[Document segment — start]

De : rotflol2 (at) *nospam* hotmail.com (Borax Man)
Groupes : comp.os.linux.misc
Date : 11. May 2024, 10:54:54
Autres entêtes
Organisation : A noiseless patient Spider
Message-ID : <slrnv3ucit.7du.rotflol2@zerosignal.strangled.net>
References : 1 2 3 4 5
User-Agent : slrn/1.0.3 (Linux)
On 2024-05-11, The Natural Philosopher <tnp@invalid.invalid> wrote:
On 11/05/2024 05:55, Borax Man wrote:
On Thu, 9 May 2024 12:59:57 +0100
The Natural Philosopher <tnp@invalid.invalid> wrote:
 
On 09/05/2024 11:40, Borax Man wrote:
On 2024-05-08, The Natural Philosopher <tnp@invalid.invalid> wrote:
Yesterday, I installed the latest kernel in my mint MATE 20.3 desktop
here. It advised me to reboot, so I selected the reboot option after
closing all programs, and away we went. It rebooted fine and I got a
login prompt, that looked oddly different. I think it had my full name
instead of nothing above the login prompt.
>
And no matter what I typed in as password, it wouldn't accept it.
>
Thinking I might have to repair something from a live installation disk,
I decided that at least a hard reboot might be worth trying, and with a
proper power off it rebooted as normal.
>
Anyone have a clue as to what that might have been?
>
I am the only user on the system. It's mine, all mine, and one else ever
uses it.
>
 
>
We should first establish whether the problem is authentication, or
something else.
>
Are we talking about a graphical login prompt, or the console, text
mode login prompt?  Do you get an error message?  What does it say?
How does it fail?
  
It was  a normal GUI login screen except that instead of a normal input
box, it had my full name over it, possibly as if I was not the default user.
>
But I am the ONLY user!
>
 
I think Mint uses Light DM, which is the one I use.  I see that
behaviour myself, where it displays the username.  If you press up and
down, you can choose between the users.  I'm not sure how that would
act if there is only the one user, but maybe try the up and down
cursor keys to see if it selects or unselects something.
 
Try switching to a text based virtual console, pressing CTRL-ALT-F2
should do it.  Then try logging in with your username then password.

[Document segment — finish]

▸ Task
According to the newsgroup post, what key combination should switch to a text-based virtual console?

[Record set — start]

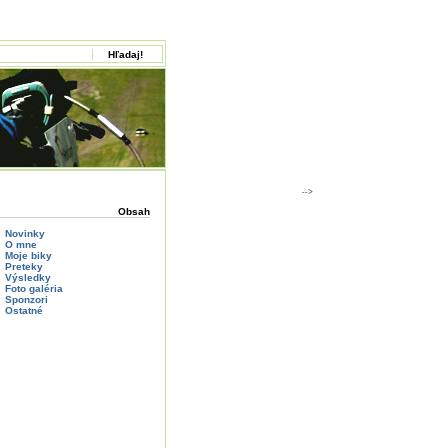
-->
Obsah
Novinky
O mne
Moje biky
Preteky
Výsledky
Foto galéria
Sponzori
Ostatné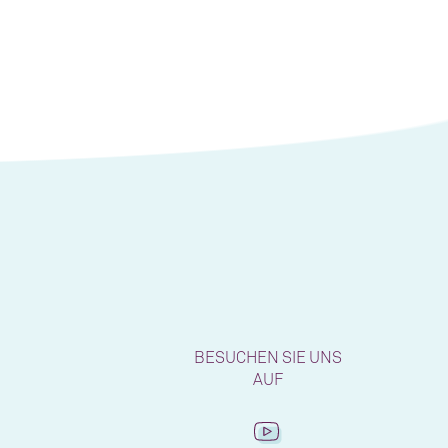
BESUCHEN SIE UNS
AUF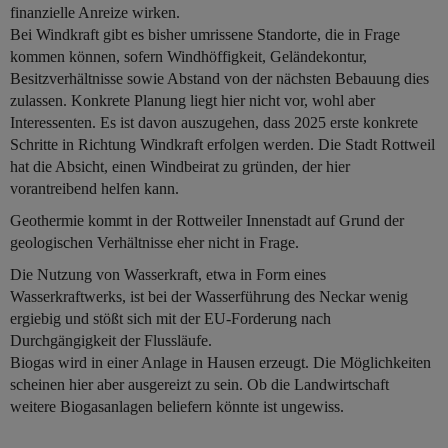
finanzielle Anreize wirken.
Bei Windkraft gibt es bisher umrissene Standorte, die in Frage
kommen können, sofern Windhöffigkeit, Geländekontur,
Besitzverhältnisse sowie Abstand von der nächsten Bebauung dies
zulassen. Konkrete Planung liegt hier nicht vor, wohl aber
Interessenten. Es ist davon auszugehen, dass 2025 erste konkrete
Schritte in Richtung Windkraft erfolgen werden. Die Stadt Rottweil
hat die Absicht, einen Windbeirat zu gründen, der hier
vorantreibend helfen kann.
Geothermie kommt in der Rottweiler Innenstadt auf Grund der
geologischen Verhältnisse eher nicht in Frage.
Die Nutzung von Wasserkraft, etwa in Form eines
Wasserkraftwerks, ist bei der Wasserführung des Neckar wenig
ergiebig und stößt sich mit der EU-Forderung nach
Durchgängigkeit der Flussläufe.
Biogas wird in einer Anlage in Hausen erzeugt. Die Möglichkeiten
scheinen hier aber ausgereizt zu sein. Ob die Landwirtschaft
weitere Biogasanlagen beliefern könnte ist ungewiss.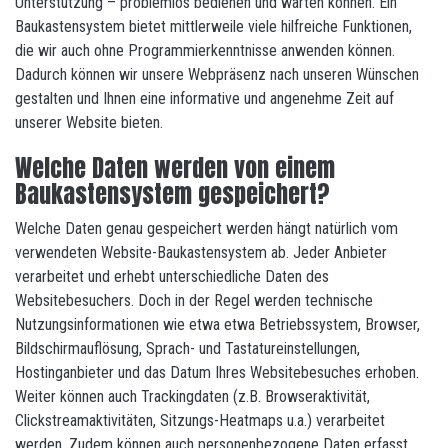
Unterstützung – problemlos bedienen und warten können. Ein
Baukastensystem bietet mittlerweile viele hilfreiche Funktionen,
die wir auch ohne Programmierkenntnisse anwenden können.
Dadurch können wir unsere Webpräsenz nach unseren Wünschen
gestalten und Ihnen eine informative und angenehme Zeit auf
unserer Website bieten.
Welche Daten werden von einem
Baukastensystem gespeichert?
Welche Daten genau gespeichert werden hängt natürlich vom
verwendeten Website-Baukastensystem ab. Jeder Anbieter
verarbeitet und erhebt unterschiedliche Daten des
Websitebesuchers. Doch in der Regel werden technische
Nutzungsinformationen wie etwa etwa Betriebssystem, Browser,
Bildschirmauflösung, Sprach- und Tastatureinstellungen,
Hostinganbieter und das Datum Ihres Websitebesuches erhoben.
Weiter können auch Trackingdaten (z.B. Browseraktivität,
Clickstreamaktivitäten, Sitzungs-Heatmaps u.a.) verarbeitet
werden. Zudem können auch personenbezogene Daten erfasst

[Record set — finish]

▸ Exercise result
CTRL-ALT-F2